Le carcinome hépatocellulaire (CHC), troisième cause de décès par cancer dans le monde, se caractérise par une hétérogénéité élevée et des taux de récidive1. Cette hétérogénéité spatiale et temporelle rend certaines populations cellulaires des tissus tumoraux plus actives que d’autres dans le métabolisme, la prolifération, la progression, la tolérance au stress et la résistance aux médicaments. La détection in situ de cellules viables dans les tissus du CHC revêt une profonde importance clinique et biologique, car ces cellules englobent des sous-clones proliférants, des populations résistantes au traitement et des cellules initiatrices de métastases. De telles cellules viables pourraient servir de moteurs essentiels de la récidive tumorale, de l’évasion immunitaire et de l’échec thérapeutique2.

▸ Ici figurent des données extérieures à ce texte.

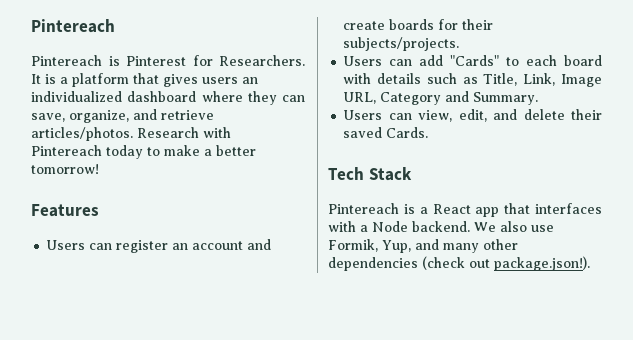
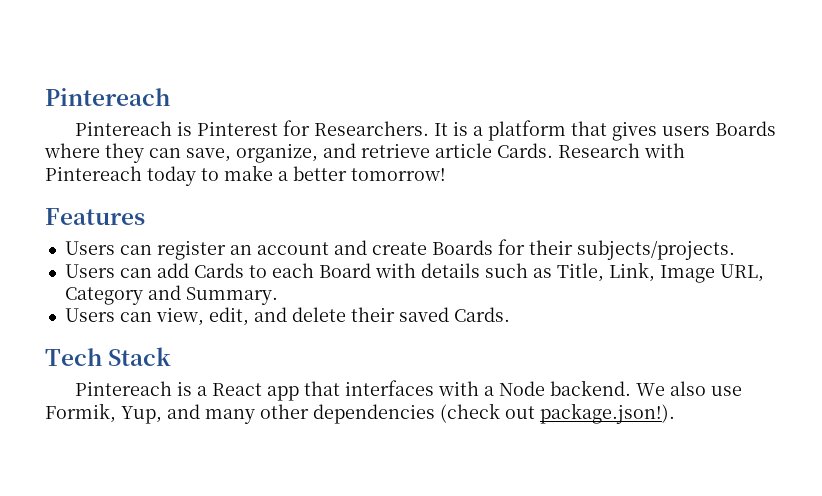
[242,77,258,84] [31,91,197,102] an individualized dashboard -> [714,121,776,136] Boards
[31,127,133,141] articles/photos. -> [435,143,553,158] article Cards.
[389,19,435,30] boards -> [431,240,493,255] Boards
[450,55,500,66] "Cards" -> [193,263,244,278] Cards
[564,55,602,66] board -> [318,263,371,278] Board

Cependant, les technologies actuelles de profilage spatial (par exemple, la transcriptomique spatiale) nécessitent une instrumentation spécialisée et sont associées à des coûts élevés, tandis que les analyses en vrac traditionnelles négligent souvent l’hétérogénéité spatiale des cellules viables et leurs interactions dynamiques avec les composants stromaux3. Par exemple, les cellules CHC viables résiduelles après résection présentent des profils métaboliques distincts qui ne peuvent pas être récapitulés fidèlement dans les systèmes cellulaires dissociés4. Ainsi, il est impératif de faire progresser les technologies de détection spatialement résolues pour démêler l’interaction fonctionnelle entre les cellules tumorales viables et leur microenvironnement, afin d’éclairer les stratégies thérapeutiques de précision. Bien que des méthodes conventionnelles telles que la cytométrie en flux ou l’immunohistochimie (IHC) aient été utilisées par notre groupe pour détecter les cellules viables dans le CHC, elles nécessitent une dissociation ou une fixation tissulaire, perdant ainsi le contexte spatial et entravant l’analyse des interactions cellule-cellule 5,6. Ainsi, le développement de technologies non destructives à haute résolution pour la détection in situ de cellules viables est essentiel pour élucider les mécanismes de résistance au CHC et guider les thérapies de précision.
Afin de détecter et d’afficher rapidement les cellules viables dans les tissus du CHC in situ sans traitement destructeur, une méthode simple de culture tissulaire à base de bromure de 3-(4,5-diméthylthiazol-2-yl)-2,5-diphényltétrazolium (MTT) a été développée. En bref, les tissus minces frais du CHC (environ 1 × 1 × 0,2 cm3) ont d’abord été cultivés dans un milieu DMEM pendant 3 h contenant 20 % de sérum de veau fœtal (FBS) et de MTT (1 mg/mL). Ensuite, après une fixation à 4 % de paraformaldéhyde (PFA) et un montage contenant du DAPI, des lames de tissu congelées incluses dans de l’OCT (20 μm d’épaisseur) ont été soumises à une observation microscopique sous une lumière vive ou UV. Les cellules viables afficheront une coloration violette, rouge-violet ou violet-noir. En utilisant ce protocole, nous avons réussi à détecter les cellules viables dans les tissus du CHC en 5 heures. Parallèlement, cette méthode préserve la microarchitecture 3D, est compatible avec l’analyse multi-omique en aval et est simple, tout en permettant d’économiser du temps et de l’argent. Cependant, cette méthode présente certaines limites. Les processus en plusieurs étapes de lavage, de sectionnement et de culture peuvent induire une déformation structurelle et une apoptose dans les tissus, en particulier dans les échantillons à métabolisme élevé, tels que le tissu CHC dans cette étude. De plus, l’épaisseur accrue des coupes de cryosection compromet la clarté et la planéité des observations microscopiques.